CEO of the NHFC Samson Moraba said the establishment of the Housing Finance Forum stemmed from a need for vibrant debate among housing finance practitioners to realise models that are tailored to suit the South African low-income housing market.

“The challenge for those in the housing finance sector is to adopt global best practice in our country’s emerging market, while taking cognisance of our unique local features.

“Through open discussion and debate, we will be able to attain creative solutions for sustainable low-income housing finance models,” Moraba explained.

The forum deliberated whether the mortgage instrument was relevant to low-cost housing.

Simon Stockley, CEO of South African Home Loans, argued that the housing finance sector should not focus on the mortgage instrument in itself, but on the funding mechanisms underpinning it.

“The mortgage product has relevance only in relation to mature, as opposed to emerging, markets,” said Stockley.

He explained that a mortgage bond is essentially a highly-sophisticated product, which also comes at relatively high costs.

“I believe that the lower-income market requires a slightly more innovative mechanism, which is currently unavailable in the South African market, because there is lack of competition in the mortgage market,” he added.

He pointed out that, currently, competition between mortgage products is restricted, as four big banks are monopolising the market.

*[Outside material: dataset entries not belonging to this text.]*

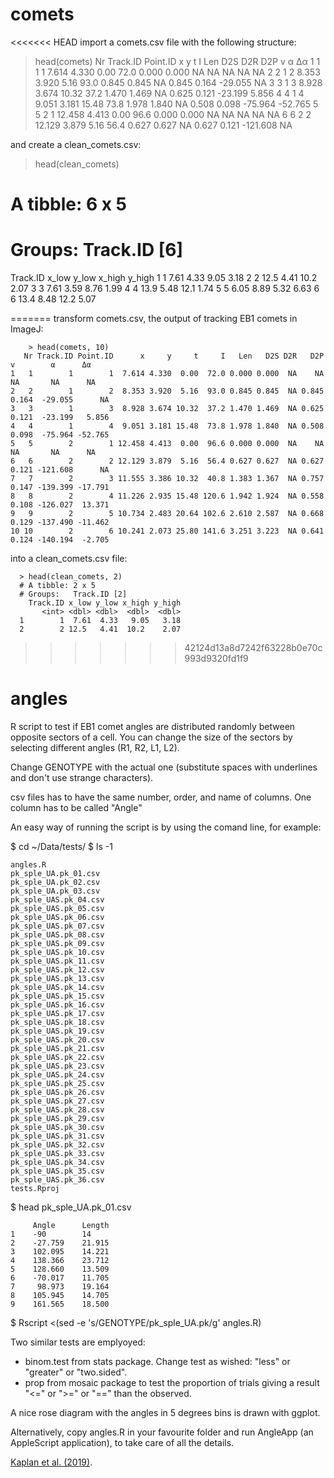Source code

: # comets
<<<<<<< HEAD
import a comets.csv file with the following structure:

  > head(comets)
    Nr Track.ID Point.ID      x     y     t    I   Len   D2S D2R   D2P     v        α      Δα
  1  1        1        1  7.614 4.330  0.00 72.0 0.000 0.000  NA    NA    NA       NA      NA
  2  2        1        2  8.353 3.920  5.16 93.0 0.845 0.845  NA 0.845 0.164  -29.055      NA
  3  3        1        3  8.928 3.674 10.32 37.2 1.470 1.469  NA 0.625 0.121  -23.199   5.856
  4  4        1        4  9.051 3.181 15.48 73.8 1.978 1.840  NA 0.508 0.098  -75.964 -52.765
  5  5        2        1 12.458 4.413  0.00 96.6 0.000 0.000  NA    NA    NA       NA      NA
  6  6        2        2 12.129 3.879  5.16 56.4 0.627 0.627  NA 0.627 0.121 -121.608      NA

and create a clean_comets.csv:

> head(clean_comets)
# A tibble: 6 x 5
# Groups:   Track.ID [6]
  Track.ID x_low y_low x_high y_high
     <int> <dbl> <dbl>  <dbl>  <dbl>
1        1  7.61  4.33   9.05   3.18
2        2 12.5   4.41  10.2    2.07
3        3  7.61  3.59   8.76   1.99
4        4 13.9   5.48  12.1    1.74
5        5  6.05  8.89   5.32   6.63
6        6 13.4   8.48  12.2    5.07

=======
transform comets.csv, the output of tracking EB1 comets in ImageJ:

    
        > head(comets, 10)
       Nr Track.ID Point.ID      x     y     t     I   Len   D2S D2R   D2P     v        α      Δα
    1   1        1        1  7.614 4.330  0.00  72.0 0.000 0.000  NA    NA    NA       NA      NA
    2   2        1        2  8.353 3.920  5.16  93.0 0.845 0.845  NA 0.845 0.164  -29.055      NA
    3   3        1        3  8.928 3.674 10.32  37.2 1.470 1.469  NA 0.625 0.121  -23.199   5.856
    4   4        1        4  9.051 3.181 15.48  73.8 1.978 1.840  NA 0.508 0.098  -75.964 -52.765
    5   5        2        1 12.458 4.413  0.00  96.6 0.000 0.000  NA    NA    NA       NA      NA
    6   6        2        2 12.129 3.879  5.16  56.4 0.627 0.627  NA 0.627 0.121 -121.608      NA
    7   7        2        3 11.555 3.386 10.32  40.8 1.383 1.367  NA 0.757 0.147 -139.399 -17.791
    8   8        2        4 11.226 2.935 15.48 120.6 1.942 1.924  NA 0.558 0.108 -126.027  13.371
    9   9        2        5 10.734 2.483 20.64 102.6 2.610 2.587  NA 0.668 0.129 -137.490 -11.462
    10 10        2        6 10.241 2.073 25.80 141.6 3.251 3.223  NA 0.641 0.124 -140.194  -2.705

into a clean_comets.csv file:
   
      > head(clean_comets, 2)
      # A tibble: 2 x 5
      # Groups:   Track.ID [2]
        Track.ID x_low y_low x_high y_high
           <int> <dbl> <dbl>  <dbl>  <dbl>
      1        1  7.61  4.33   9.05   3.18
      2        2 12.5   4.41  10.2    2.07
    
>>>>>>> 42124d13a8d7242f63228b0e70c993d9320fd1f9
# angles
R script to test if EB1 comet angles are distributed randomly between opposite sectors of a cell. You can change the size of the sectors by selecting different angles (R1, R2, L1, L2).

Change GENOTYPE with the actual one (substitute spaces with underlines and don't use strange characters).

csv files has to have the same number, order, and name of columns. One column has to be called "Angle"

An easy way of running the script is by using the comand line, for example:

$ cd ~/Data/tests/
$ ls -1

    angles.R
    pk_sple_UA.pk_01.csv
    pk_sple_UA.pk_02.csv
    pk_sple_UA.pk_03.csv
    pk_sple_UAS.pk_04.csv
    pk_sple_UAS.pk_05.csv
    pk_sple_UAS.pk_06.csv
    pk_sple_UAS.pk_07.csv
    pk_sple_UAS.pk_08.csv
    pk_sple_UAS.pk_09.csv
    pk_sple_UAS.pk_10.csv
    pk_sple_UAS.pk_11.csv
    pk_sple_UAS.pk_12.csv
    pk_sple_UAS.pk_13.csv
    pk_sple_UAS.pk_14.csv
    pk_sple_UAS.pk_15.csv
    pk_sple_UAS.pk_16.csv
    pk_sple_UAS.pk_17.csv
    pk_sple_UAS.pk_18.csv
    pk_sple_UAS.pk_19.csv
    pk_sple_UAS.pk_20.csv
    pk_sple_UAS.pk_21.csv
    pk_sple_UAS.pk_22.csv
    pk_sple_UAS.pk_23.csv
    pk_sple_UAS.pk_24.csv
    pk_sple_UAS.pk_25.csv
    pk_sple_UAS.pk_26.csv
    pk_sple_UAS.pk_27.csv
    pk_sple_UAS.pk_28.csv
    pk_sple_UAS.pk_29.csv
    pk_sple_UAS.pk_30.csv
    pk_sple_UAS.pk_31.csv
    pk_sple_UAS.pk_32.csv
    pk_sple_UAS.pk_33.csv
    pk_sple_UAS.pk_34.csv
    pk_sple_UAS.pk_35.csv
    pk_sple_UAS.pk_36.csv
    tests.Rproj
    
$ head pk_sple_UA.pk_01.csv

         Angle      Length
    1    -90        14
    2    -27.759    21.915
    3    102.095    14.221
    4    138.366    23.712
    5    128.660    13.509
    6    -70.017    11.705
    7     98.973    19.164
    8    105.945    14.705
    9    161.565    18.500
    
$ Rscript <(sed -e 's/GENOTYPE/pk_sple_UA.pk/g' angles.R)

Two similar tests are emplyoyed:

- binom.test from stats package. Change test as wished: "less" or "greater" or "two.sided".
- prop from mosaic package to test the proportion of trials giving a result "<=" or ">=" or "==" than the observed.

A nice rose diagram with the angles in 5 degrees bins is drawn with ggplot.

Alternatively, copy angles.R in your favourite folder and run AngleApp (an AppleScript application), to take care of all the details.

[Kaplan et al. (2019)](https://cran.r-project.org/web/packages/mosaic/vignettes/Resampling.pdf).
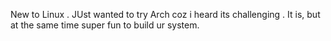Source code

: New to Linux . JUst wanted to try Arch coz i heard its challenging . It is, but at the same time super fun to build ur system.  
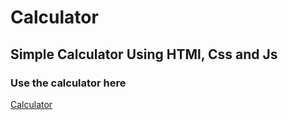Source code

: <h1>Calculator</h1>
<h2>Simple Calculator Using HTMl, Css and Js</h2>
<h3>Use the calculator here</h3>
<a href="https://HassanTantawy-dev.github.io/Calculator">Calculator</a>
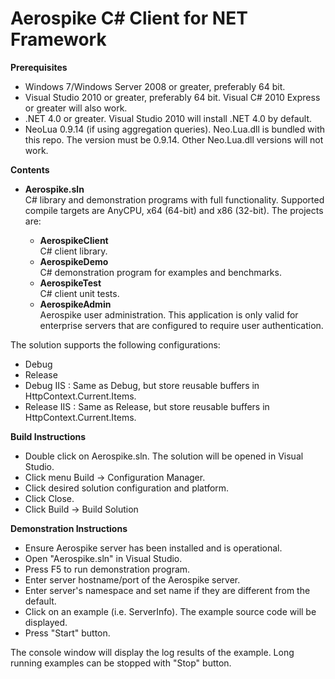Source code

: Aerospike C# Client for NET Framework
=====================================

**Prerequisites**

* Windows 7/Windows Server 2008 or greater, preferably 64 bit.
* Visual Studio 2010 or greater, preferably 64 bit.  Visual C# 2010 Express or greater will also work.
* .NET 4.0 or greater.  Visual Studio 2010 will install .NET 4.0 by default.
* NeoLua 0.9.14 (if using aggregation queries).  Neo.Lua.dll is bundled with this repo.  The version must be 0.9.14.  Other Neo.Lua.dll versions will not work. 

**Contents**

* **Aerospike.sln**    
	C# library and demonstration programs with full functionality.  Supported compile targets are AnyCPU, x64 (64-bit) and x86 (32-bit).  The projects are:
	
	* **AerospikeClient**    
		C# client library.
	* **AerospikeDemo**    
		C# demonstration program for examples and benchmarks.
	* **AerospikeTest**    
		C# client unit tests.
	* **AerospikeAdmin**    
		Aerospike user administration.  This application is only valid for enterprise servers that are configured to require user authentication.
	
The solution supports the following configurations:

* Debug
* Release
* Debug IIS : Same as Debug, but store reusable buffers in HttpContext.Current.Items.
* Release IIS : Same as Release, but store reusable buffers in HttpContext.Current.Items.


**Build Instructions**

* Double click on Aerospike.sln.  The solution will be opened in Visual Studio.
* Click menu Build -> Configuration Manager.
* Click desired solution configuration and platform.
* Click Close.
* Click Build -> Build Solution

**Demonstration Instructions**

* Ensure Aerospike server has been installed and is operational.
* Open "Aerospike.sln" in Visual Studio.
* Press F5 to run demonstration program.
* Enter server hostname/port of the Aerospike server.
* Enter server's namespace and set name if they are different from the default.
* Click on an example (i.e. ServerInfo).  The example source code will be displayed.
* Press "Start" button.  

The console window will display the log results of the example.
Long running examples can be stopped with "Stop" button.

After researching alternative funding mechanisms, Stockley and an association of venture capitalists established South African Homeloans, the first discount home loan specialist in the country, which uses the securitisation model to raise capital.

“We assemble parts of mortgage loans and sell off income from mortgage loans directly into the capital market. The securitisation model has been highly successful for us, since we have managed to grow our market share from zero to 7% per month, within a space of four years,” he explained.

David Porteous, head of Finmark Trust, a nongovernmental organisation aimed at making financial markets work for the poor through the sustainable expansion of access to financial services, including housing finance, said there has been a swing from the mortgage to the nonmortgage model, and added that there should be a middle ground between the two models to serve the needs of the low-income market.

“There is always room for nonmortgage products, but mortgage has relevance because it is the only way to answer the affordability question in a sustainable fashion,” he said.